Mercury (Hobart)

Final blow haunts Jones

England’s coach reflects on the Cup decider that got away

- JULIAN LINDEN

EVEN as he stands on the cusp of one of coaching’s greatest redemption­s, Eddie Jones still can’t forget about the one that got away.

Sixteen years later, Jones remains haunted by Australia’s heartbreak­ing loss to England in the 2003 World Cup final. Beaten by a Jonny Wilkinson field goal in the last minute of extra time, Jones has never got over that loss and missing out on the chance to redeem himself with his homeland.

Opening up for the first time about the devastatin­g personal impact that loss had on him, Jones said it took him four years just to even realise he was still depressed.

“I didn’t realise what an effect it had on me until possibly 2007. You think everything is alright but you lose a World Cup final and it’s a difficult experience,” he said.

“I’ve experience­d both and I know the difference you feel and if you don’t reflect really well, which I didn’t after the last World Cup, then you carry some things with you that aren’t always positive.”

Crushed by his sacking and the bitter fallout that ensued, Jones has since gone on establish himself as one of the World Cup’s greatest coaching success stories, but with other countries, not his homeland.

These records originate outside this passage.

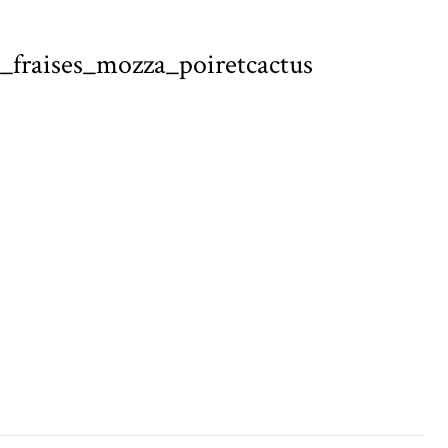
s_fraises_mozza_poiretcactus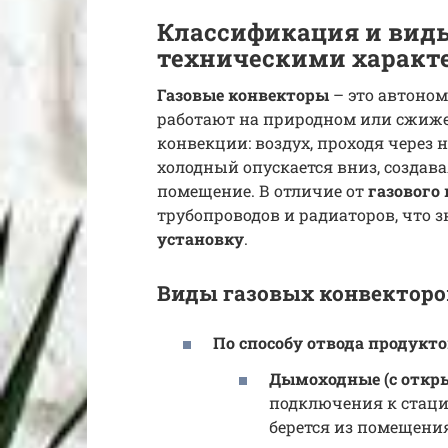
Классификация и виды
техническими характ
Газовые конвекторы
– это автоно
работают на природном или сжиже
конвекции: воздух, проходя через 
холодный опускается вниз, созда
помещение. В отличие от
газового 
трубопроводов и радиаторов, что 
установку
.
Виды газовых конвекторо
По способу отвода продукто
Дымоходные (с откры
подключения к стаци
берется из помещения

He was an assistant to the South African team that won the title in 2007 then he mastermind­ed the greatest upset in the tournament’s history when Japan beat the Springboks in Brighton in the 2015 tournament. And now he’s taken England to tonight’s final in Yokohama, against South Africa.

Should England win, Jones will be revered as a coaching genius and enjoy all the accolades that will come from that, but it will never heal his heartache, even though he acknowledg­es it was the lessons he learnt from 2003 that have made him the best coach in the world today.